Beaucoup d’experts en éthique
journalistique, tel que M. Iván Román, directeur exécutif
de l’Association nationale des journalistes hispanophones, ont
dénoncé ce conflit d’intérêts aussi grave
qu’inacceptable. « Il y a une limite que
les journalistes ne doivent pas franchir », a-t-il déclaré.
M. Jon Roosenraad, professeur de journalisme à l’Université
de Floride s’est penché sur ce cas d’école. « C’est
comme si un reporter économique travaillait à temps partiel
[...] pour une entreprise locale durant ses heures libres et
retournait à son journal le lendemain pour écrire su ‘son’

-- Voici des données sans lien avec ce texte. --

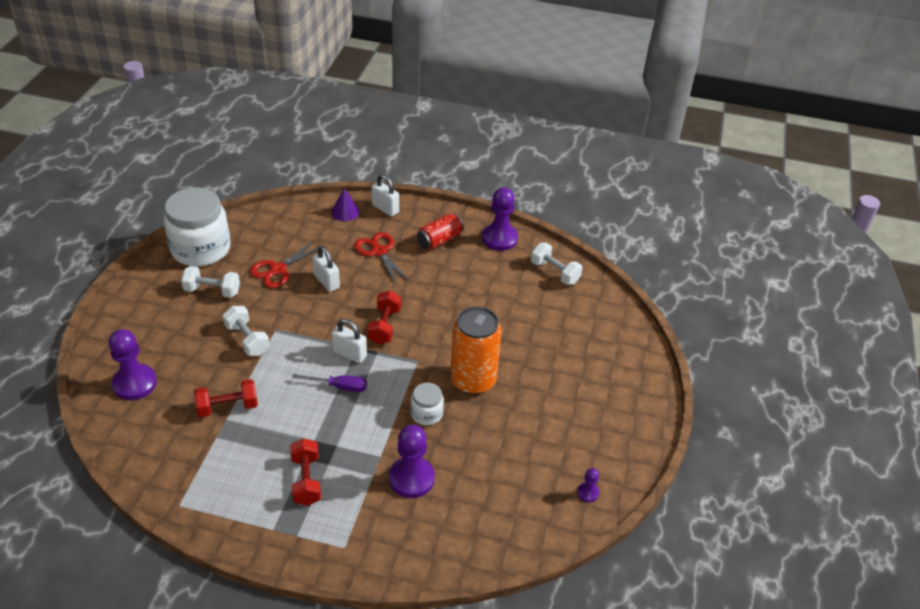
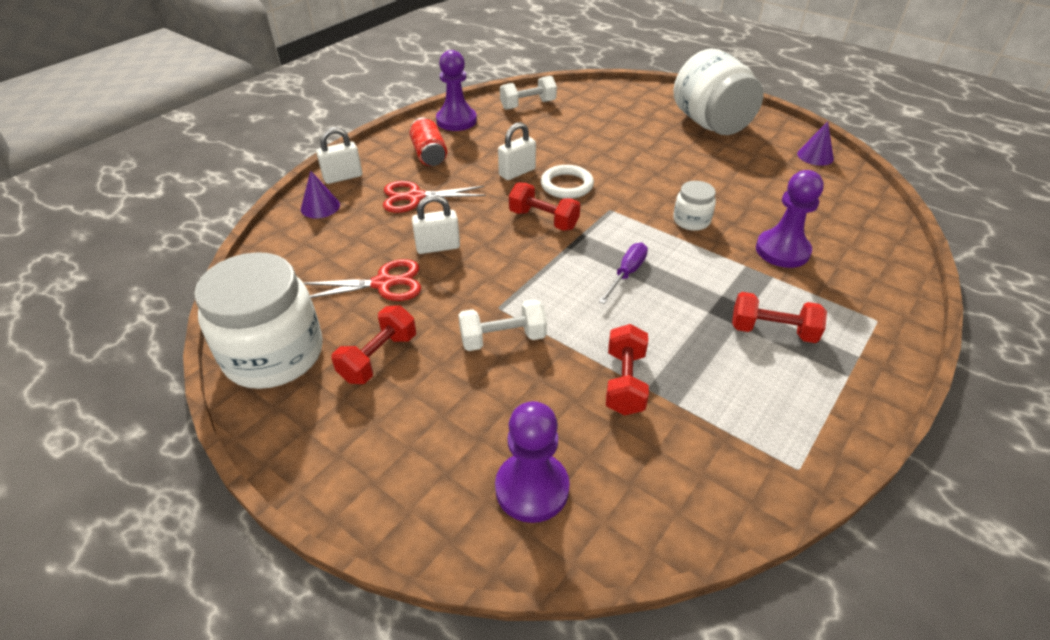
camera: 65 degrees left, 0 degrees up
(212, 291) = (378, 358): white dumbbell -> red dumbbell
(278, 269) = (383, 283): red scissors -> red scissors turned 75 degrees counterclockwise
(349, 354) = (576, 255): white padlock -> white padlock (517, 172)
(438, 328) = (567, 185): none -> white ring
(473, 380) = (654, 182): orange can -> none
(588, 493) = (815, 156): purple pawn -> purple cone
(602, 404) = (710, 124): none -> white jar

entreprise », a-t-il noté [5].
Ce n’est pas la première que
le gouvernement étasunien rémunère grassement des
journalistes pour qu’ils promeuvent leur agenda politique. En
2005, la Maison-Blanche avait stipendié le célèbre
journaliste Amstrong Williams à hauteur de 240 000 dollars,
afin qu’il défende, dans son programme télévisé diffusé
à travers tout le pays, la loi de réforme de l’éducation [6].

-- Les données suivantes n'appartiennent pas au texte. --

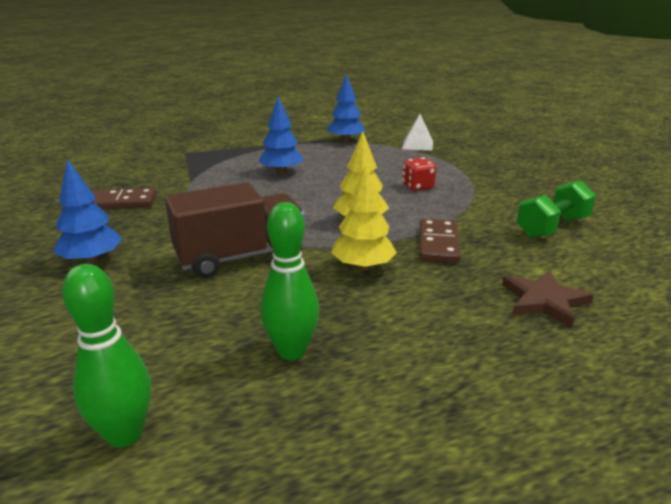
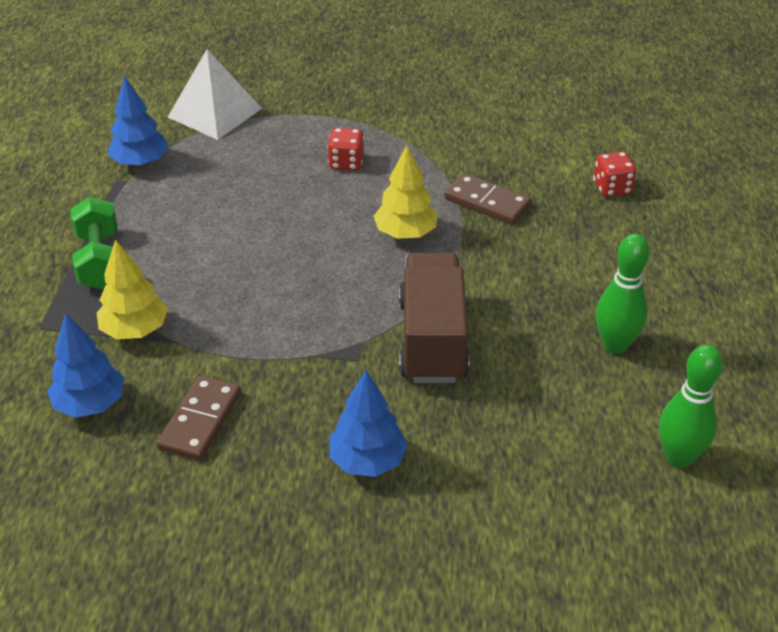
camera: 65 degrees left, 15 degrees up
(281, 172) = (212, 251): blue tree -> blue tree (90, 404)
(363, 267) = (503, 264): yellow tree -> yellow tree (135, 330)
(417, 145) = (215, 112): white pyramid -> white pyramid, size x1.58
(544, 301) = (612, 188): brown star -> red dice
(552, 227) = (498, 124): green dumbbell -> green dumbbell (100, 260)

M. Robert Beatty, vice-président
en charge des affaires publiques de la Miami
Herald Media Company s’est montré intransigeant et catégorique :
« L’étique du journalisme ne peut
souffrir d’interprétations à géométrie variable. Lorsque
nous sommes au courant de tels agissement, nous réagissons avec
fermeté ». Pour lui, l’indépendance du journalisme
ne pouvait être souillée par la propagande gouvernementale [7].
Mais M. Beatty avait
sous-estimé la puissance et le pouvoir de coercition de
l’extrême droite cubaine qui contrôle la vie politique et économique
de Miami. En effet, suite à de fortes pressions, des menaces de
boycott et d’autres actions plus radicales, les propriétaires
du Miami Herald ont décidé de réembaucher
les trois journalistes remerciés, et de fermer les yeux sur la
découverte dans leur entreprise de six autres reporters qui
s’étaient rendus coupables des mêmes méfaits [8].
Cette décision spectaculaire a
entraîné la démission de M. Jesús Díaz Jr., qui a décidé
de tirer les conséquences de ce revirement. Le président du
journal a considéré pour sa part que le fait de servir les intérêts
d’un gouvernement constituait « une
violation des principes d’éthique journalistique largement
acceptés ». Il a été remplacé par M. David
Landsberg dont le premier acte a été de déclarer que
l’entreprise n’accepterait plus ce genre de pratique à
l’avenir [9].
Ce n’est pas la première fois
que le Miami Herald courbe l’échine et cède
face au chantage et aux menaces de la droite radicale de Miami,
par crainte de représailles. Dans les années 1990, le journal
s’était plié aux exigences de Jorge Mas Canosa qui avait
alors lancé la campagne « Je ne crois pas
au Herald ». L’ancien président de la Fondation
nationale cubano américaine, une organisation extrémiste
impliquée dans le terrorisme international, avait menacé le
journal de boycott et d’actions d’envergure s’il ne
faisait pas preuve de plus de fermeté envers le gouvernement
cubain.
Cette grave violation de l’éthique
journalistique et de la liberté de la presse n’a pas ému
grand monde au niveau international. Quant à la célèbre
organisation française de « défense de
la liberté de la presse », Reporters sans frontières,
elle est restée muette sur cette affaire pour ne pas froisser
certaines connaissances du sud de la Floride.